Несмотря на то, что поток лагерной литературы на сегодняшний день громаден, «Колымские рассказы» Шаламова читаются как откровение. Ни в одном произведении подобного рода нет такого обвинения роду человеческому, как у Шаламова. Да, мы знаем, — и он не устает говорить об этом, — что ГУЛаг порожден вполне определенным политическим режимом. Но те, кто делает это своими руками, — они ведь нормальные, обыкновенные люди, обыкновеннейшие!
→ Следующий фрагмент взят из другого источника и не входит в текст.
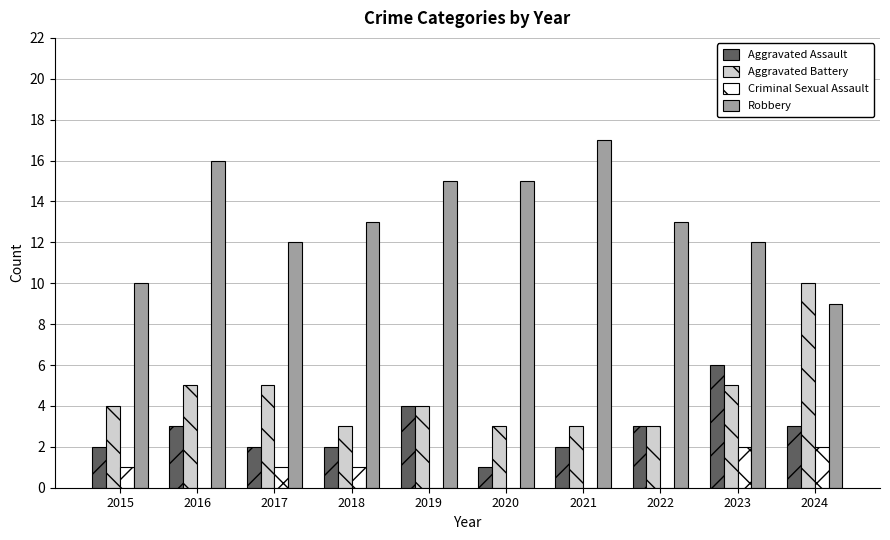

Which label corresponds to the largest value in the chart?

2021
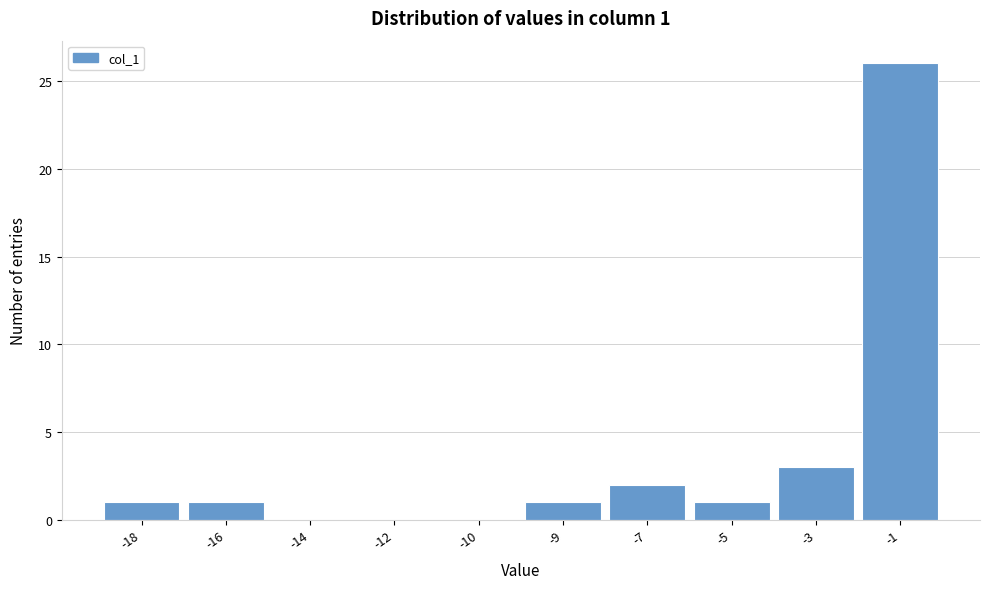

Reading left to right, extract all data points from this chart.

-18=1	-16=1	-14=0	-12=0	-10=0	-9=1	-7=2	-5=1	-3=3	-1=26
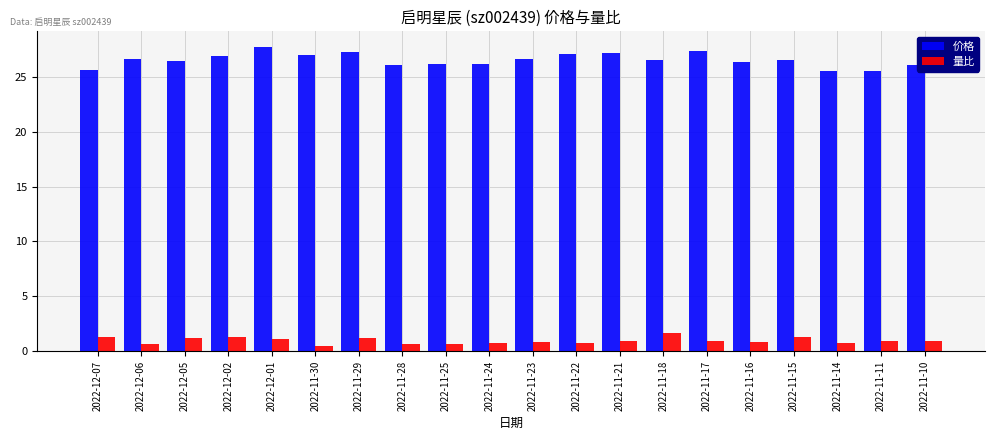

Which series has the largest range (max minus min)?

价格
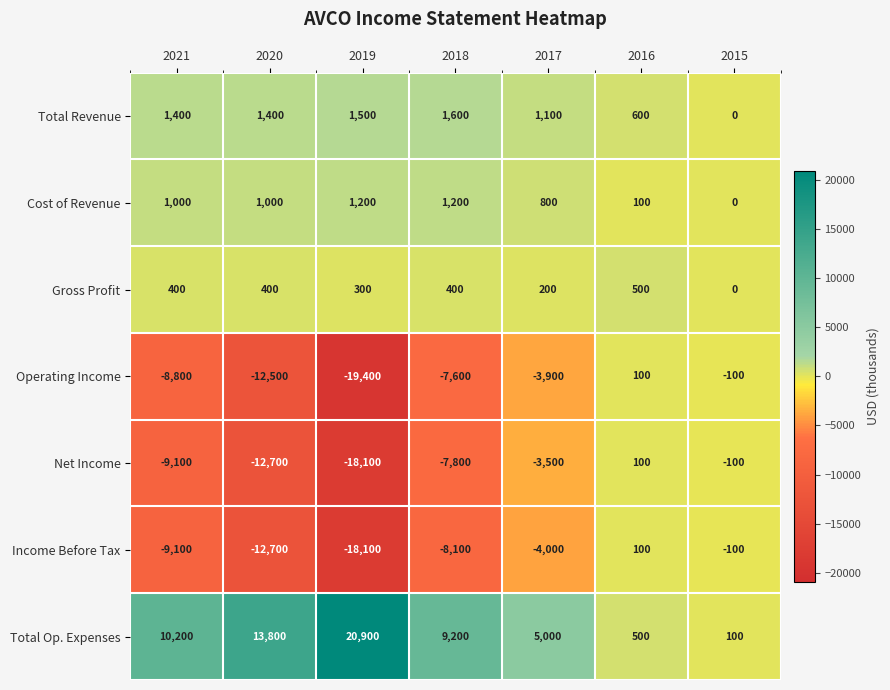

Which series has the widest spread of values?

Total Op. Expenses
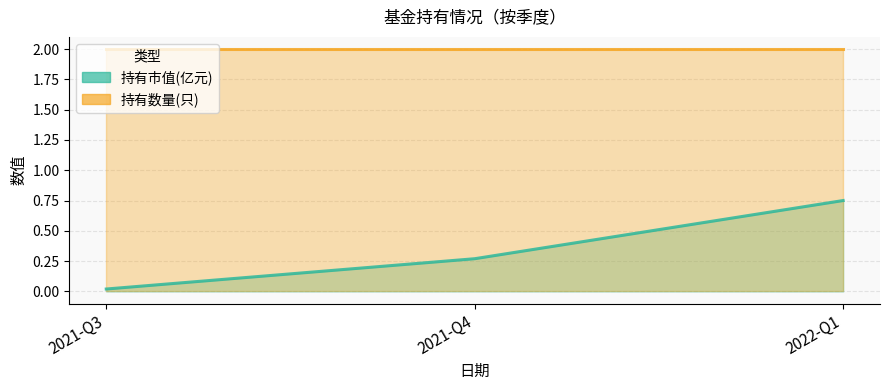

What is the average value of the 持有市值(亿元) (line) series?

0.3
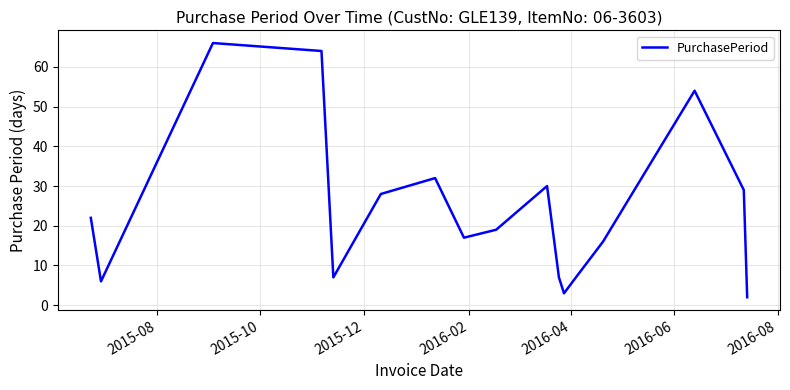

Reading left to right, list all the values displayed in this chart.

22	6	66	64	7	28	32	17	19	30	7	3	7	16	54	29	2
Каждый из нас, значит, носит в себе палача или униженную, духовно уничтоженную жертву (которой, в свою очередь, ничто не мешает превратиться в палача). Книга Шаламова — о том, во что человек способен превратить себя, во что мы способны превратить себя… Дай Бог, чтобы память была нам зеркалом!
Виолетта Иверни
1979, № 19
[1] Шаламов В. Колымские рассказы. Оверсиз, Лондон, 1978.